Last year, Olivia G. Rodriguez’s daughter, Andriana, was enrolled exclusively in GATE classes at Santa Barbara Junior High, but hated it.
“She said, ‘Mom, I’m the only Mexican kid in GATE,’ ” said Ms. Rodriguez at a recent meeting for parents of secondary students in GATE.
“I said, ‘That should be an honor.’ ”
Andriana didn’t see it that way. Her Latina friends teased her, and she felt intimidated by all of the “rich kids” surrounding her. Now, as a freshman at Santa Barbara High School, she doesn’t take a single GATE class. However, she is taking a high-level physics course.

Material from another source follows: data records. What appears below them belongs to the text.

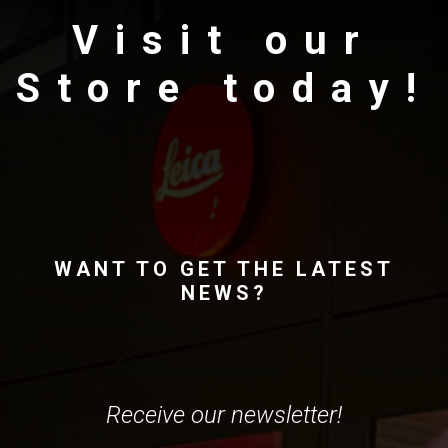
Visit our
Store today!
WANT TO GET THE LATEST
NEWS?
Receive our newsletter!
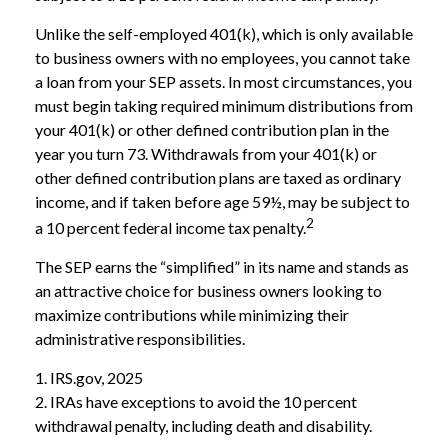
Unlike the self-employed 401(k), which is only available
to business owners with no employees, you cannot take
a loan from your SEP assets. In most circumstances, you
must begin taking required minimum distributions from
your 401(k) or other defined contribution plan in the
year you turn 73. Withdrawals from your 401(k) or
other defined contribution plans are taxed as ordinary
income, and if taken before age 59½, may be subject to
2
a 10 percent federal income tax penalty.
The SEP earns the “simplified” in its name and stands as
an attractive choice for business owners looking to
maximize contributions while minimizing their
administrative responsibilities.
1. IRS.gov, 2025
2. IRAs have exceptions to avoid the 10 percent
withdrawal penalty, including death and disability.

“The teachers wanted to push her up, and here she’s trying to push back,” Ms. Rodriguez said, incredulous. At home, Ms. Rodriguez said, she could always tell whether the friend her daughter was talking to on the phone was white or Latina. When she talked like an adult, it was a white student. When she peppered her diction with the words “like” and “you know,” it was a Latina.
The situation was all the more vexing to Ms. Rodriguez because she struggled all her life to be recognized for her skills, “and here (Andriana) is, trying to cover it up.” Ms. Rodriguez’s struggle paid off: She’s now an attorney.
She hopes her daughter finds a similar path.